I feel as though I have found another reading treasure in Alexander McCall Smith. He wrote the famous #1 Ladies Detective Agency series, which I haven’t read, but he also has several other series, including Corduroy Mansions, of which I recently read the first book. The Lost Art of Gratitude is one of the Isabel Dalhousie series. Just great light summer reading with some gentle insights into human nature. I like the setting, too – it’s the author’s hometown of Edinburgh, Scotland. His love for it shines through in the lovely descriptions of the city and surrounding countryside.
This is a pretty disturbing book in a lot of ways. The author is one of those motivational speakers that corporations hire to get their sales people revved up. I was amazed to find hardly a single example in the whole book of how a woman might apply these principles or of any woman succeeding. All but one or two of the illustrations are about men. Not sure why I kept reading, but it was an easy read and there was some challenge in it.
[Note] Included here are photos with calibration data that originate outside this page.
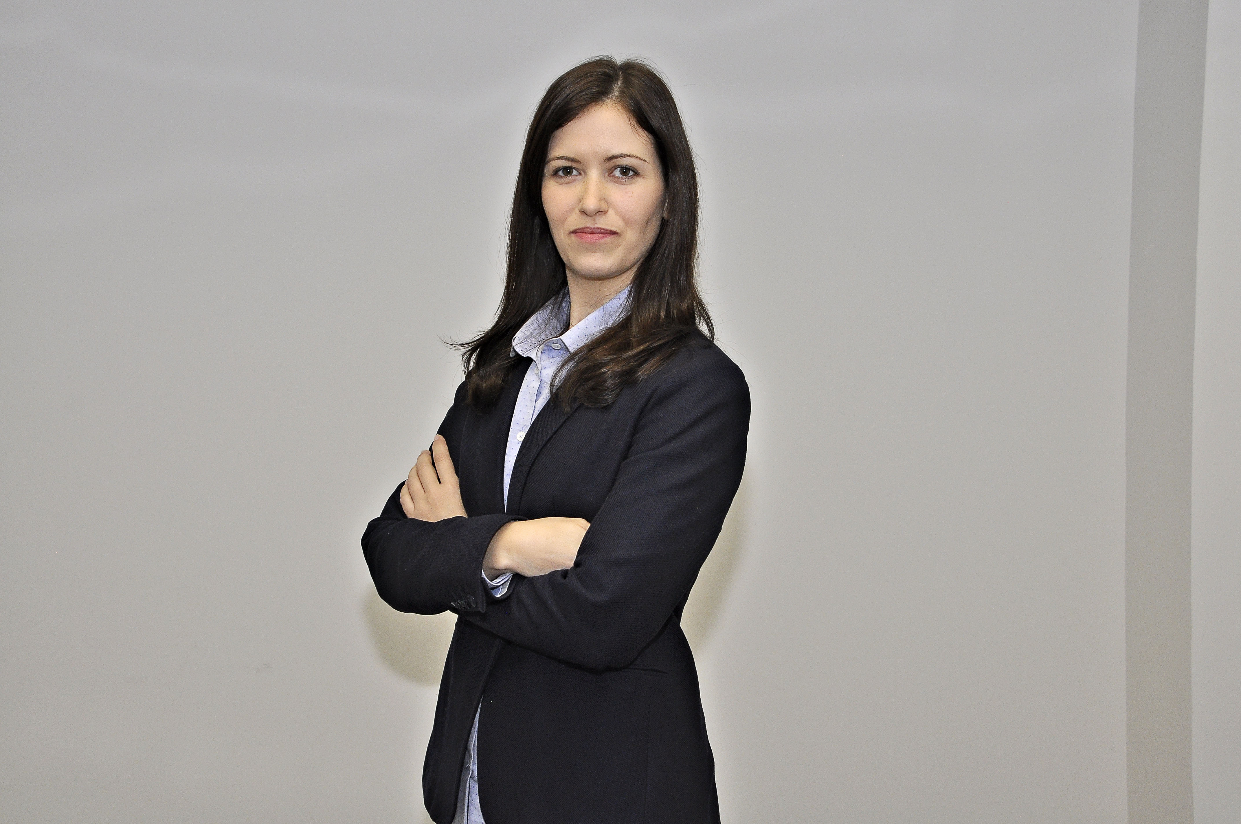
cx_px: 620
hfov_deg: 37.9
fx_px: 1808
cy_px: 412
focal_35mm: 52
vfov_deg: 25.7
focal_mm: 35
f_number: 9.5
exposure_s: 1/200
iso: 640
The premise is that you should study one of the 12 principles with a group of like-minded people for about an hour for 12 Monday mornings in a row to get yourself motivated and change your life. The principles are very good, e.g. “the no victim choice – don’t let your past eat your future” and “the do-something choice – don’t vacation on ‘Someday Isle.’” As you can tell from just those two examples, the book is filled with clichés and we know most of the principles quite well. And although almost all the application is to financial success, which interests me only slightly, the principles do apply to any area of life.
The best thing I got out of the book is a saying that sounds negative, but at least attempts to nail down something about (self) discipline that I’ve been kicking around for some time. It is this: “We must all suffer from one of two pains: the pain of discipline or the pain of regret. The difference is that discipline weighs ounces while regret weighs tons.” I take this as a challenge for some of the things about which I would say “I always wanted to do that.” As I found out with my cartooning this past year and a half, applying discipline to even a (for me) far-out goal of drawing cartoons does yield results. Had I compromised and done something a lot easier for Ezra, I think I would have been sorry. The same principle applies to things in my life, like prayer and meditation, to which I haven’t applied discipline and I feel the regret of it every day, although not like a weight of tons but just as a vague sense of failure and of missing out on something that could make a significant and positive difference.
The author of this first novel about the crossroads of the worlds of academia and poetry is herself an aspiring poet. It’s a pretty funny book, although at times frustrating because the very smart protagonist doesn’t realize how she’s being used by Z., the eminent poet to whom she’s apprenticed. She does all Z.’s work for her, including picking up her dry-cleaning and supplying her with metaphors, and meanwhile her own creativity and in fact her whole life, are on hold. She also has a penchant for unsuitable partners. A smart and entertaining summer read, maybe with a few somewhat r-rated parts.
I noticed that Muriel Spark was in the Literature section at the used book store (as opposed to Popular or Chick Lit, where I usually shop for fiction). There are probably some prizes involved. Spark is a good writer. This book is a little dark but with some great characterization, a bit of a plot, and some wry humour. It’s short and it kept me reading.